Alix Tichelman: Villain, vixen or victim?
Alix Tichelman: Villain, vixen or victim? 02:09

MONTEREY, Calif. – The woman convicted of killing a Google executive is telling her side of the story. Alix Tichelman was known as the "Call Girl Killer," and convicted in the heroin overdose death of Google executive Forrest Hayes, CBS San Francisco reports. He died aboard his yacht 'The Escape' in the Santa Cruz harbor in 2013.

"When he fell unconscious, I did try to revive him to no avail, and I was very upset," she said in an interview via Skype.
 
Tichelman pleaded guilty to involuntary manslaughter and administering drugs, and has been free for about a year.
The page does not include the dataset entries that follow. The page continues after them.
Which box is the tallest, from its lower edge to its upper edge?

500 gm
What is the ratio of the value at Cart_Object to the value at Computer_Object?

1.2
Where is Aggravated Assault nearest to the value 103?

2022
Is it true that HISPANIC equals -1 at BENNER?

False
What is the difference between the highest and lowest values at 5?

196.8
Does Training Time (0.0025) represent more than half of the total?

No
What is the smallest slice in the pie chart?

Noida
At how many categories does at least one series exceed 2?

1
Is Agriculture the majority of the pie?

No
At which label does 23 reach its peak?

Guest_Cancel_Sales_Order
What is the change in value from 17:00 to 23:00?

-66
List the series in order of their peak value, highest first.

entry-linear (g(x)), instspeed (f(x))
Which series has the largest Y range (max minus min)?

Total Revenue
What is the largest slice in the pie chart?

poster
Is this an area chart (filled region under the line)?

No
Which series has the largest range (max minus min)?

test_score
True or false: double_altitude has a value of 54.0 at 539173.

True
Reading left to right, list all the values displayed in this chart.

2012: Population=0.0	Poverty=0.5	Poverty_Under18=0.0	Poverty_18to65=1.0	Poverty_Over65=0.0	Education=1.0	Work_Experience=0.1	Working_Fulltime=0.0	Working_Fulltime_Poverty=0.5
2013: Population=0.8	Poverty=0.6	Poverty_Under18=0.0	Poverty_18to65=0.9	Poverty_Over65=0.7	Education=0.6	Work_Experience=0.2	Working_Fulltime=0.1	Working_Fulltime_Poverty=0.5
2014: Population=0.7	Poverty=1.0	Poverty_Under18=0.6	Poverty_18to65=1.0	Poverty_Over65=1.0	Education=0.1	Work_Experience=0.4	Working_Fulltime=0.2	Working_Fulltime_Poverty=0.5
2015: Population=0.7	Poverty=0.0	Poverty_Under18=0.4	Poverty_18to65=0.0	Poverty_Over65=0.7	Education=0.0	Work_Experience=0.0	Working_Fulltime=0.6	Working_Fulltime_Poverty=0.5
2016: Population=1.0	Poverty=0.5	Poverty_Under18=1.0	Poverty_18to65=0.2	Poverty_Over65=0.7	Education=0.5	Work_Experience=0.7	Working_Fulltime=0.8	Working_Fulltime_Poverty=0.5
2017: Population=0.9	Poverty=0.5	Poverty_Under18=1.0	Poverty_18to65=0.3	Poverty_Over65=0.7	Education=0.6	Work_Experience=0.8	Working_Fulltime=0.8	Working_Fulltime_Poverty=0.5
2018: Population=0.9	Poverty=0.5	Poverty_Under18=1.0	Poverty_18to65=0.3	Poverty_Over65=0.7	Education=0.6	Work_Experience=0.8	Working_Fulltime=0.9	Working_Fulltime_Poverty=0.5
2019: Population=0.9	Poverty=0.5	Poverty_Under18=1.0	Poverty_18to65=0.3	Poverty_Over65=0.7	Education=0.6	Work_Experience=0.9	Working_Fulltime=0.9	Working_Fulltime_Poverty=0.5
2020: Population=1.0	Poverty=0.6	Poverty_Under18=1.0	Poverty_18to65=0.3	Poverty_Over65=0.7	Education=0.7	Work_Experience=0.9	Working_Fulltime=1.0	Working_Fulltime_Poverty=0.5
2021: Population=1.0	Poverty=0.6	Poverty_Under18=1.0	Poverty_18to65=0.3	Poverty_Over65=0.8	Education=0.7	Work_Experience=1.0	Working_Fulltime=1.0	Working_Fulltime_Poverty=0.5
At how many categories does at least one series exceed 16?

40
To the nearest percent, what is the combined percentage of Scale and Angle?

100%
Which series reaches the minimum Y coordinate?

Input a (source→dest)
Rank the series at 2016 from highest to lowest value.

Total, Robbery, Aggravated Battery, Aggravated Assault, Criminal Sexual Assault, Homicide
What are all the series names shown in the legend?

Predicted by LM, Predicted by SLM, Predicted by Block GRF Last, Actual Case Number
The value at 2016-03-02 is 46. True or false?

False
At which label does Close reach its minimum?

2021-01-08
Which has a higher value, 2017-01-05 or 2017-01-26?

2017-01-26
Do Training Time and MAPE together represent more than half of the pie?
She spoke via skype with Monterey station KSBW from her native Canada where she was deported after serving 3 years in prison.
 
Police say Hayes, a married father of 5, had hired the escort through the website Seeking Arrangement, for a night of drugs and sex.

"He was very adamant about doing the drugs," said Tichelman. "Despite what police say, we never had sex, he wasn't interested in that. He was more interested in partying."


 
Tichelman says it was her second time meeting Hayes.

"I also did not know that hours before I got there, he had been drinking and taking Valium, and though he seemed perfectly sober to me, both of those pieces of information that I know now, I would have never let him take the drugs."
 
Authorities say after Tichelman shot him up with that fatal dose of heroin, surveillance video captures her leaving without calling 911. She casually steps over his body, finishes a glass of wine, and lowered a blind.
 
"That's not the case at all, I was in a complete panic," she insists. "I was inebriated, I was on Valium, I had injected myself first. It looked to me like he was still breathing and it looked like he had passed out, and I know that in the past I've done drugs, and not woken up until 24 hours later and so I figured it was something like that — which was wishful thinking."
 
Tichelman says she regrets not calling 911.
 
"I wish I could go back and change what happened but I can't and that's something that I have to live with and something that his family has to live with."
 
She says she is clean and sober today, and works a normal job.

Just days after this interview with KSBW, a Georgia District Attorney announced Tichelman was indicted by a grand jury on murder charges for the heroin overdose death of her ex-boyfriend Dean Riopelle. He also died in 2013.